● Work task
For each line below that contains the word "célú", return that line.

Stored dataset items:
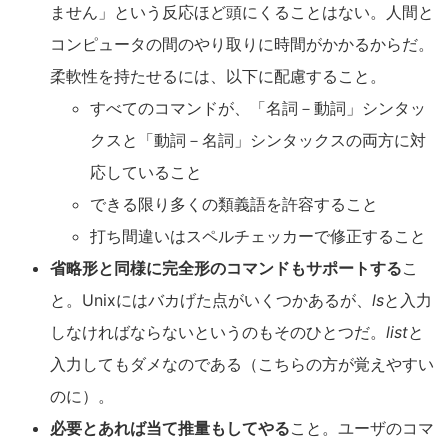
ません」という反応ほど頭にくることはない。人間と
コンピュータの間のやり取りに時間がかかるからだ。
柔軟性を持たせるには、以下に配慮すること。
すべてのコマンドが、「名詞－動詞」シンタッ
クスと「動詞－名詞」シンタックスの両方に対
応していること
できる限り多くの類義語を許容すること
打ち間違いはスペルチェッカーで修正すること
省略形と同様に完全形のコマンドもサポートする
こ
と。Unixにはバカげた点がいくつかあるが、
ls
と入力
しなければならないというのもそのひとつだ。
list
と
入力してもダメなのである（こちらの方が覚えやすい
のに）。
必要とあれば当て推量もしてやる
こと。ユーザのコマ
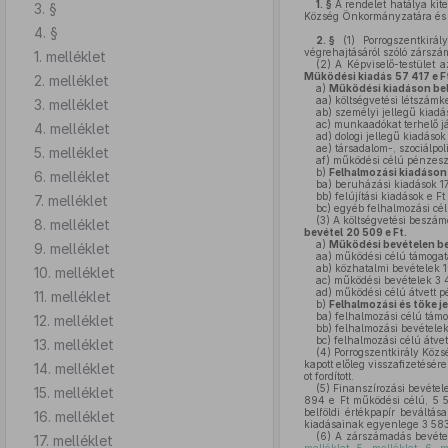
1. §
A rendelet hatálya kite
3. §
Község Önkormányzatára és k
4. §
2. §
(1)
Porrogszentkirál
végrehajtásáról szóló zárszá
1. melléklet
(2)
A Képviselő-testület a
Működési kiadás
57 417 e F
2. melléklet
a)
Működési kiadáson bel
aa)
költségvetési létszámke
3. melléklet
ab)
személyi jellegű kiadá
ac)
munkaadókat terhelő já
4. melléklet
ad)
dologi jellegű kiadások 
ae)
társadalom-, szociálpoli
5. melléklet
af)
működési célú pénzeszkö
b)
Felhalmozási kiadáson 
6. melléklet
ba)
beruházási kiadások 17
bb)
felújítási kiadások e Ft
7. melléklet
bc)
egyéb felhalmozási célú
(3)
A költségvetési beszámo
8. melléklet
bevétel
20 509 e Ft.
a)
Működési bevételen be
9. melléklet
aa)
működési célú támogatá
ab)
közhatalmi bevételek 1
10. melléklet
ac)
működési bevételek 3 
ad)
működési célú átvett p
11. melléklet
b)
Felhalmozási és tőke je
ba)
felhalmozási célú támo
12. melléklet
bb)
felhalmozási bevételek 
bc)
felhalmozási célú átvet
13. melléklet
(4)
Porrogszentkirály Közsé
kapott előleg visszafizetésére
14. melléklet
ot fordított.
(5)
Finanszírozási bevétele
15. melléklet
894 e Ft működési célú, 5 54
belföldi értékpapír beváltá
16. melléklet
kiadásainak egyenlege 3 583
(6)
A zárszámadás bevételi
17. melléklet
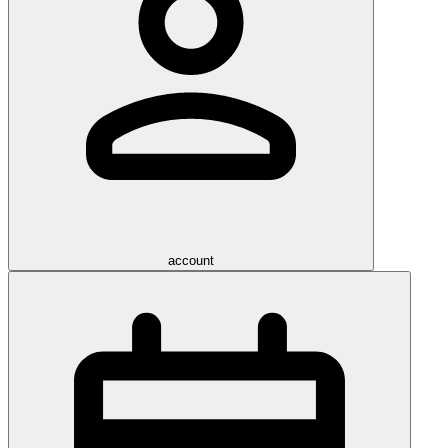
account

● Answer space
működési célú pénzeszkö
egyéb felhalmozási célú
működési célú támogatá
működési célú átvett p
felhalmozási célú támo
felhalmozási célú átvet
894 e Ft működési célú, 5 54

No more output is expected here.